Hammond: While most other retailers were struggling during the recession, the discounters took advantage of opportunities to gobble up space. It used to be that landlords did not want a Marshall’s or Ross in their center—they were a Band-Aid during those years. However, despite the economy, the discounters grew profitably. Customers got comfortable shopping at these stores and continue to appreciate the value today.

GlobeSt.com: What other retail trends are you noticing?

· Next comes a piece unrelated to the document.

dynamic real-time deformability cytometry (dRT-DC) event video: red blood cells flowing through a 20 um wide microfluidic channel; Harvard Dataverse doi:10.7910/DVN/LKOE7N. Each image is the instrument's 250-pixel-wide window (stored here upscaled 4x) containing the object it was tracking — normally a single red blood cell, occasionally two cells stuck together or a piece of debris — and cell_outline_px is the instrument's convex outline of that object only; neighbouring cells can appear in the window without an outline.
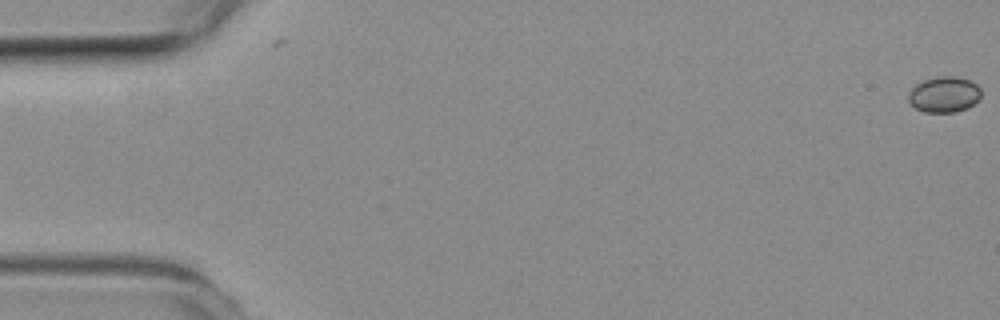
{"species": "common noctule bat (a hibernating species)", "species_latin": "Nyctalus noctula", "temperature_condition": "room temperature", "stored_images_in_passage": 2, "camera_frame_rate_fps": 3000, "um_per_image_px": 0.085, "animal": {"sex": "female", "body_mass_g": 19.3, "forearm_length_mm": 54.1}, "frame": {"image": 1, "passage_image": 2, "time_ms": 0.333, "image_size_px": [1000, 320], "cell_outline_px": [[980, 96], [968, 108], [952, 112], [924, 112], [916, 108], [908, 100], [908, 92], [916, 84], [924, 80], [936, 76], [956, 76], [972, 80], [980, 88]], "centroid_in_image_um": [80.24, 8.01], "position_along_channel_um": 4.8, "area_um2": 15.14}}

Hammond: Rents are rising moderately; however, tenant-improvement allowances and landlord concessions are still high. We are in active negotiations with tenants like Starbucks and Sleep Number Mattress where they are paying rents equivalent to 2005. However, landlords are providing large TI packages and additional landlord’s work.  

I’ve also seen deal making change dramatically in the last five or six years. At the height of the market, landlords had all the leverage, dictating the market, and negotiations were not friendly. Then, during 2008-2011, tenants controlled everything. But over the last two years, a better partnership has developed between the tenants and landlords. We sit across the table, and the landlords are saying, “Based on my land costs, if you can pay xx rent, I can give you xxx amount in tenant improvement allowance” and the tenants are opening up their books and saying, “Here are my sales projections, and I can pay you xx.” Both sides are working together to succeed. It’s much more of a fair negotiation or partnership than we’ve ever seen it.

The people who have made it through the last seven or eight years have all been humbled. They’re honest and they have a good reputation. Handshake deals are back a little bit, but it’s a different type of way to negotiate—we’re working together to strike a deal that works for everyone. It all comes back to relationships built up over the last 10-15 years. People underestimate the value of the human element with the Internet and Google Earth and email blasts. At the end of the day, it’s relationships and picking up the phone that counts: old-school brokering.